# Task to complete
Identify, in the records below, every line where the string "pasame" appears, and copy each such line.

Records provided below:

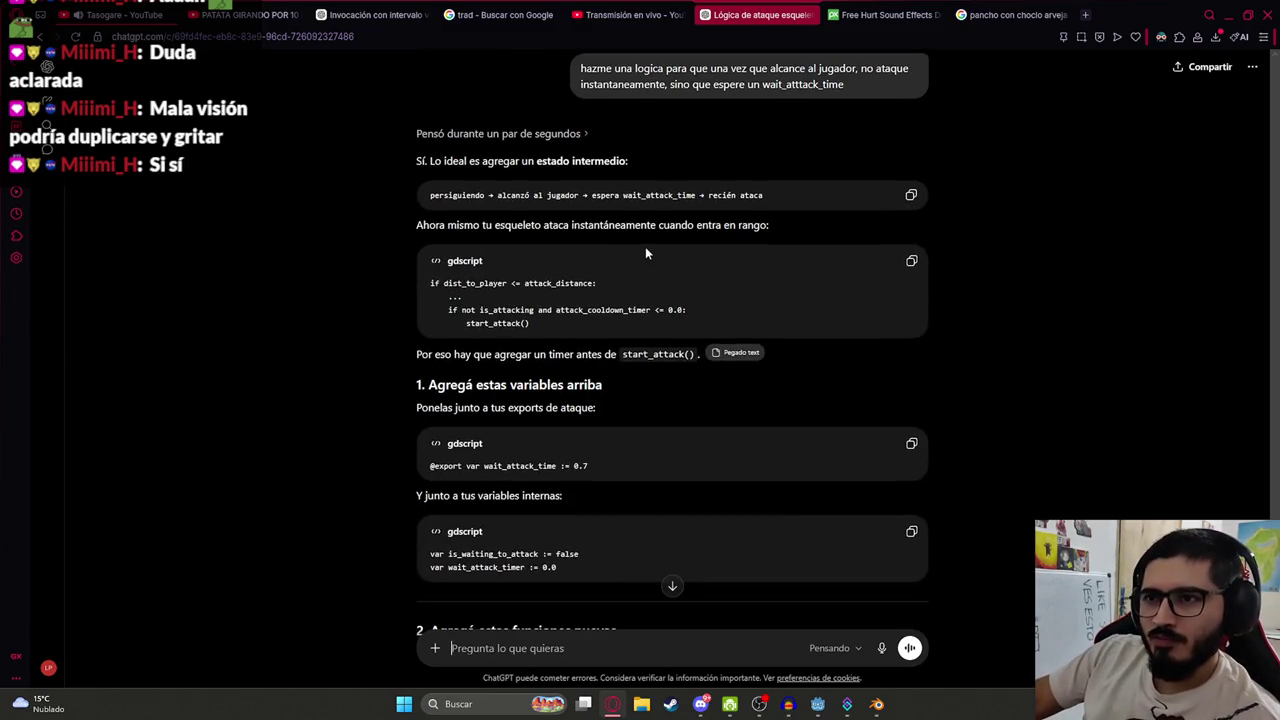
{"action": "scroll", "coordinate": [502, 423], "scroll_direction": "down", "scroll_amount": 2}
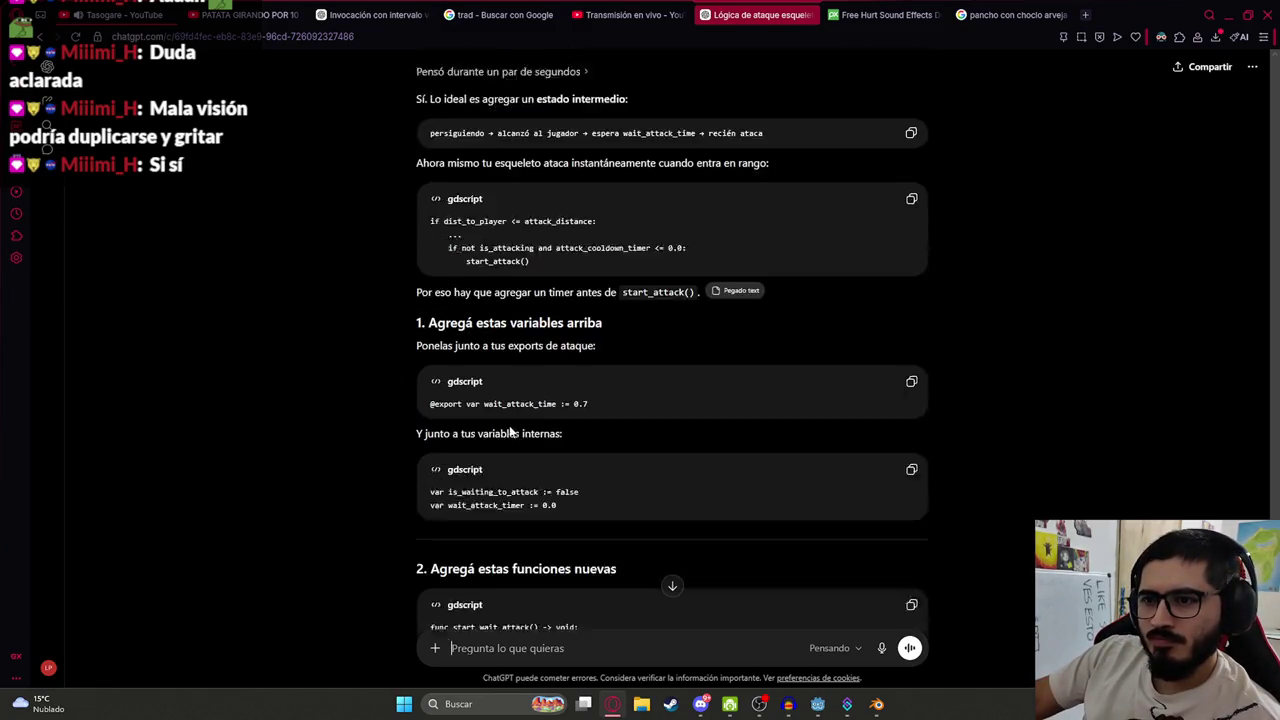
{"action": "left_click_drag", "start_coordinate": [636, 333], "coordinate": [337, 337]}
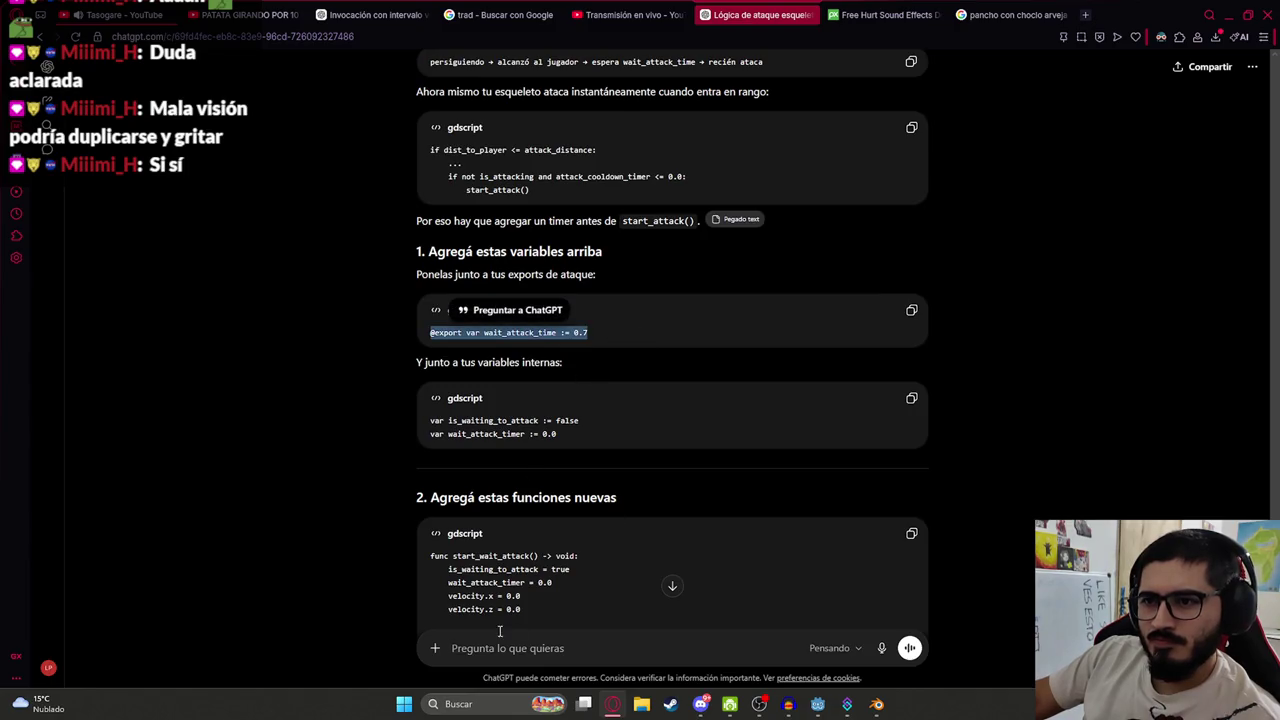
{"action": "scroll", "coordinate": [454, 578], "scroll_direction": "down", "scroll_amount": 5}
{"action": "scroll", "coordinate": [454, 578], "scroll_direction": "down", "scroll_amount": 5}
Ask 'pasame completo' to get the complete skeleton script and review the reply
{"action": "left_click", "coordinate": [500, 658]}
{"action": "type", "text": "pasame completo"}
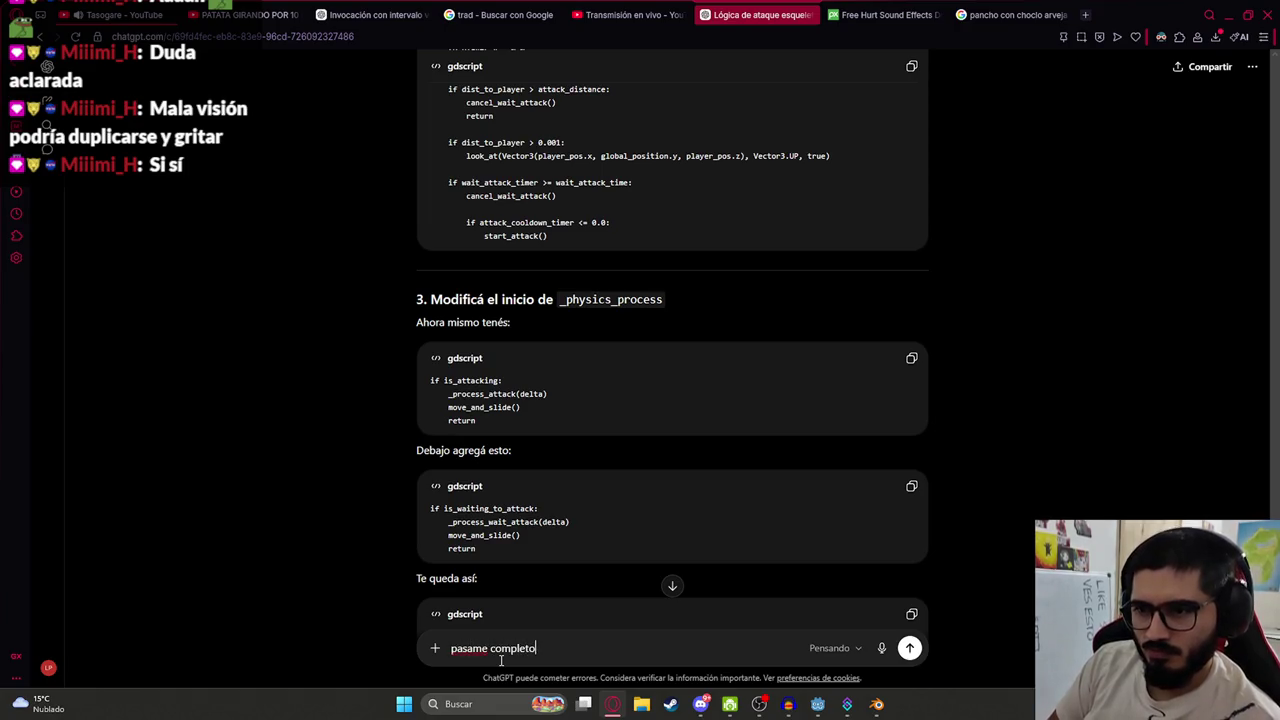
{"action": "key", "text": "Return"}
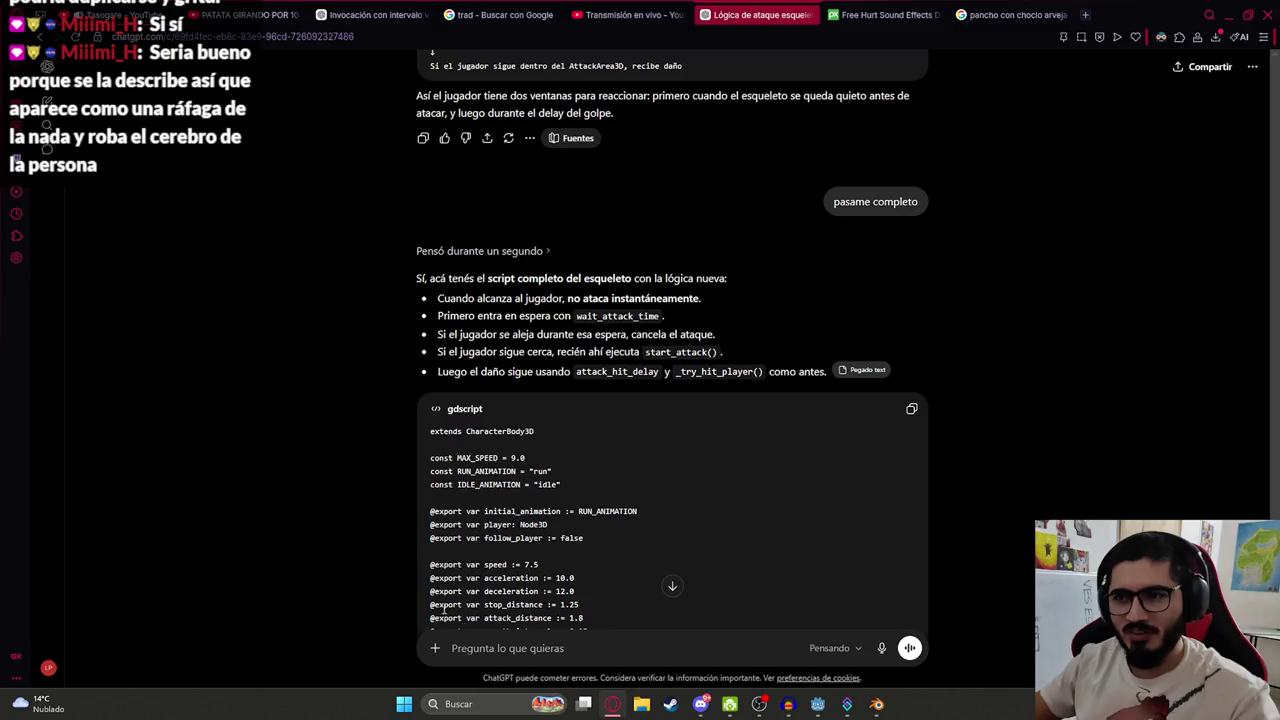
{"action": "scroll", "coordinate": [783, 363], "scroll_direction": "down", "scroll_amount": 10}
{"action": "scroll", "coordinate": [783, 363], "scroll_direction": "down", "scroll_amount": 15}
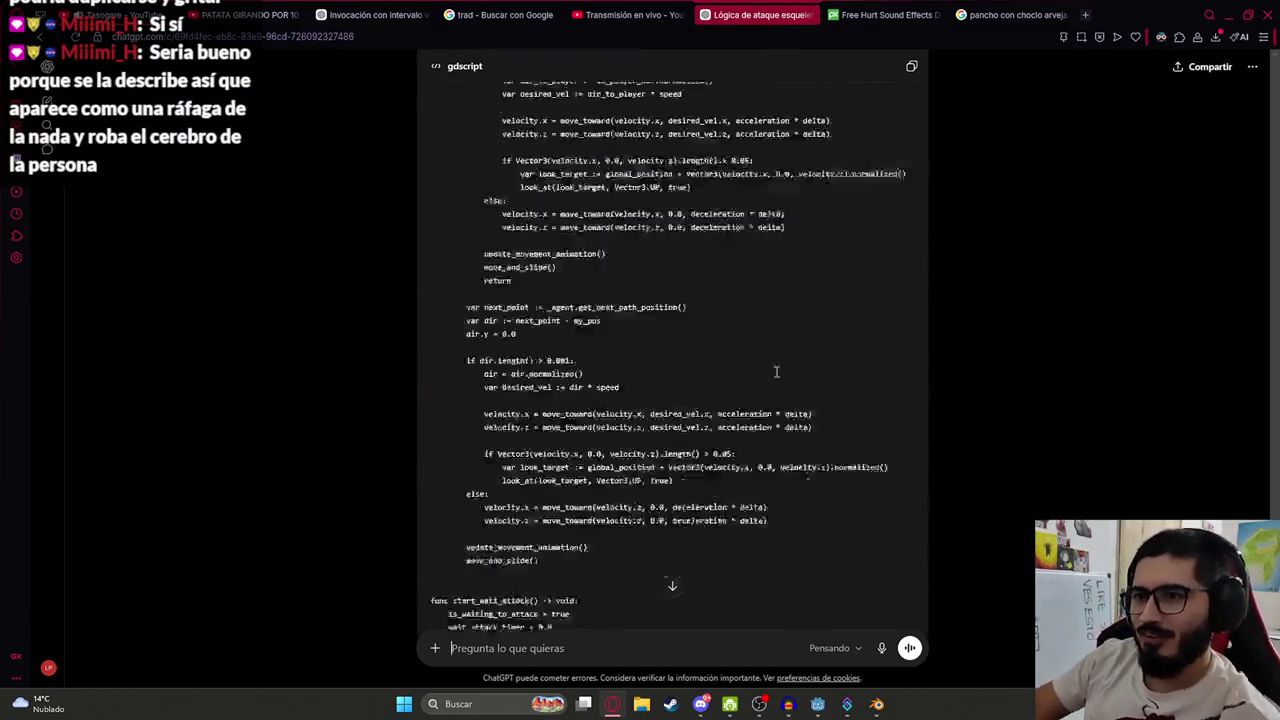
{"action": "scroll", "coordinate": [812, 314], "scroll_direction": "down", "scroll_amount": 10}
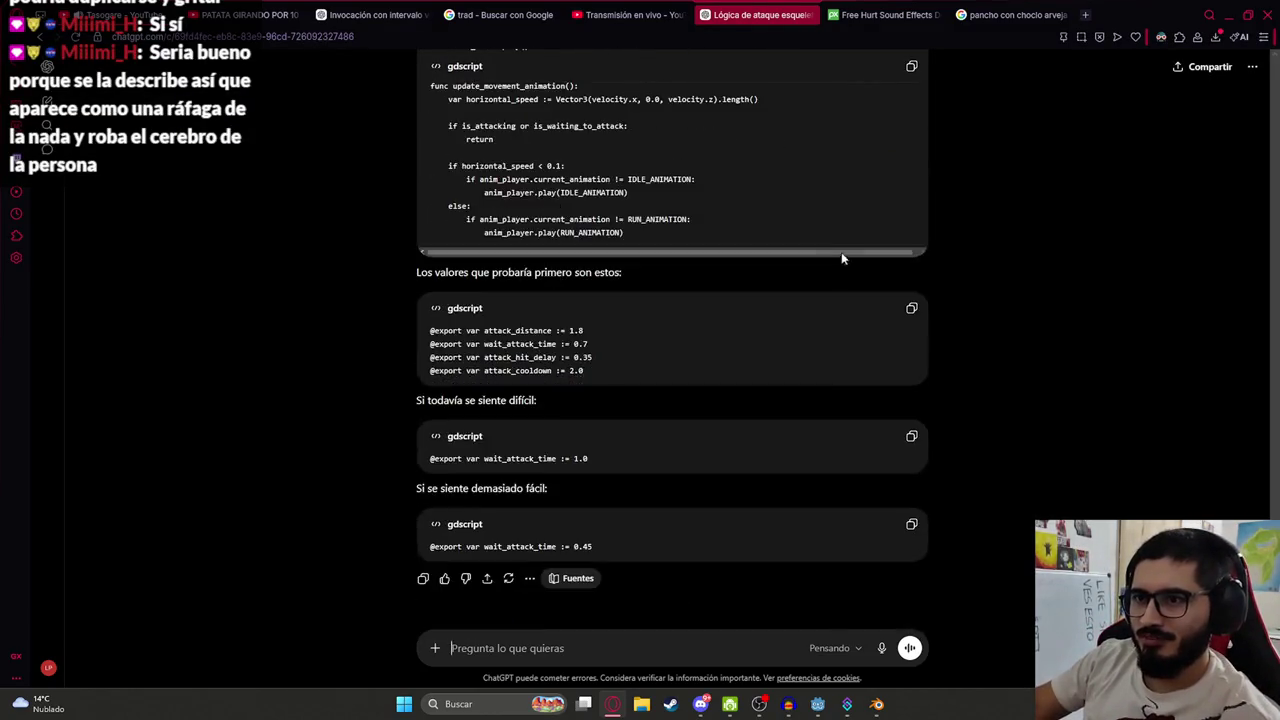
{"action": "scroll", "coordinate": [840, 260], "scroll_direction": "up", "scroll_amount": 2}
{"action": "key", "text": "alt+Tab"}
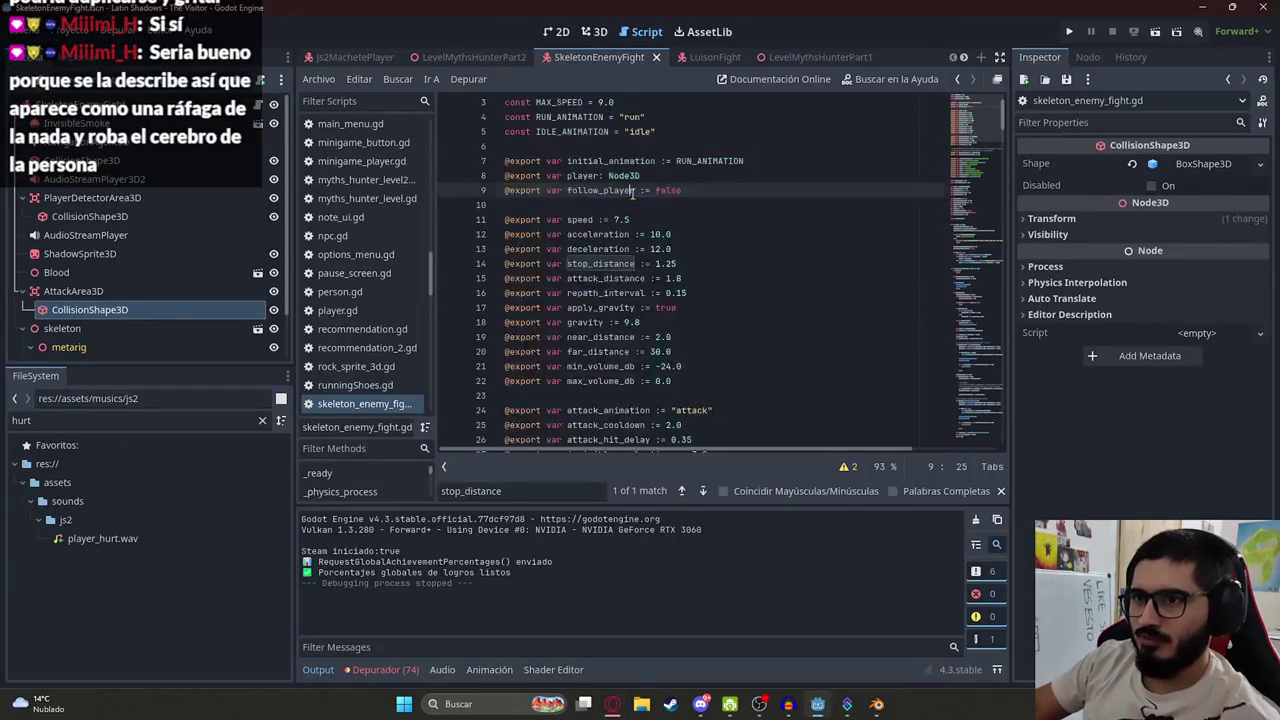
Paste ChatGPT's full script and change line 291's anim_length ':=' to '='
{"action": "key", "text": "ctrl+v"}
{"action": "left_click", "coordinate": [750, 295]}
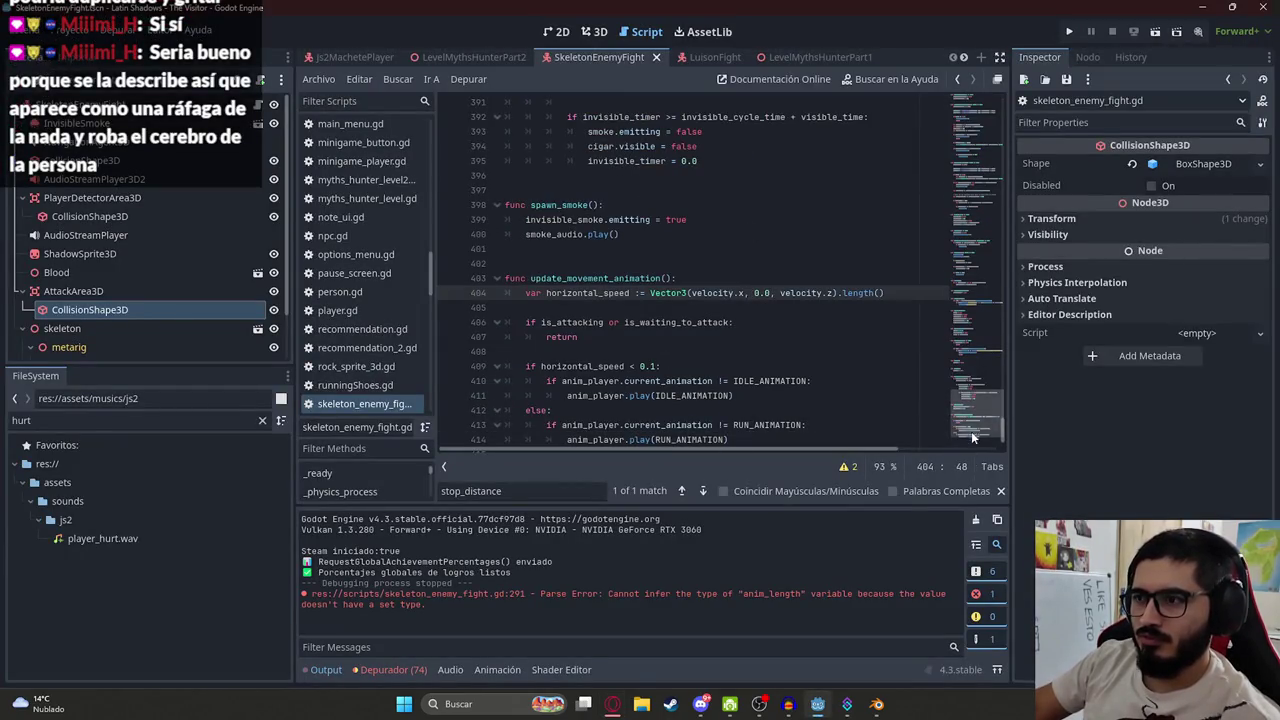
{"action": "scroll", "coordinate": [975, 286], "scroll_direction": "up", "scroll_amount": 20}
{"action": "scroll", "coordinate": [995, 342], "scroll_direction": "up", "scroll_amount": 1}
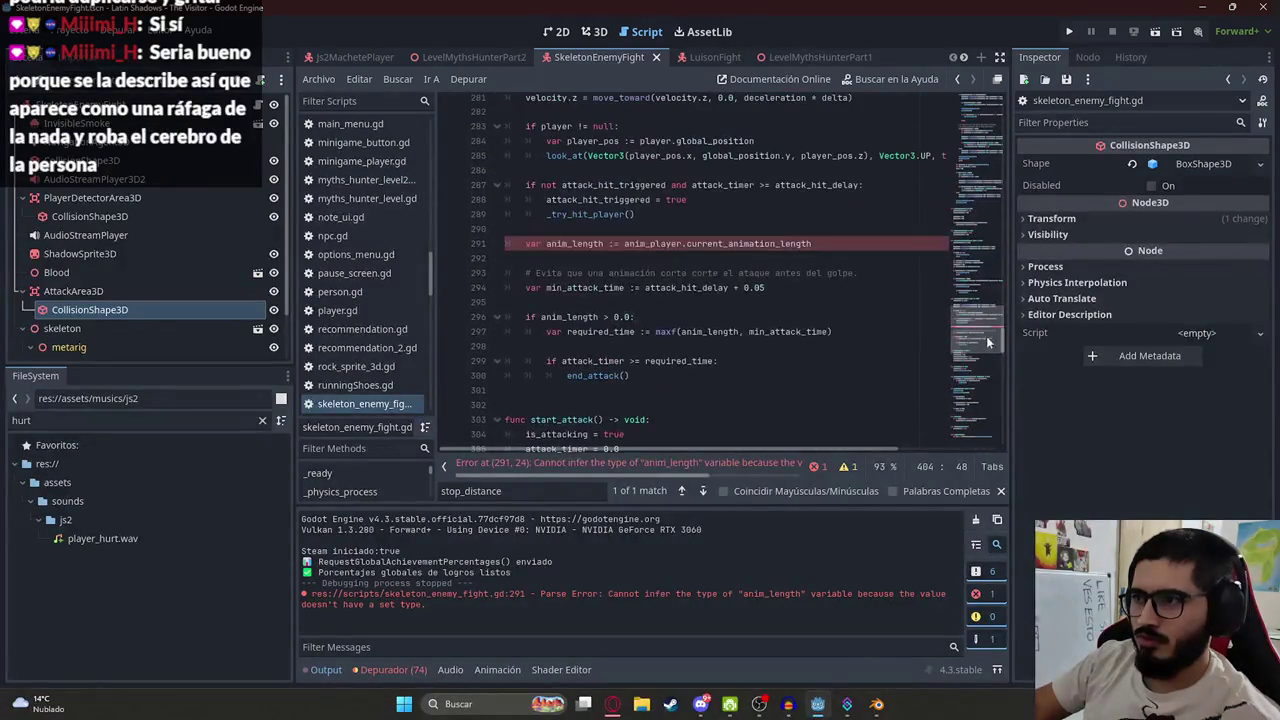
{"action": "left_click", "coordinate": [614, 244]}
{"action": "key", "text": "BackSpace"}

End of Records provided.

# Expected answer
Ask 'pasame completo' to get the complete skeleton script and review the reply
{"action": "type", "text": "pasame completo"}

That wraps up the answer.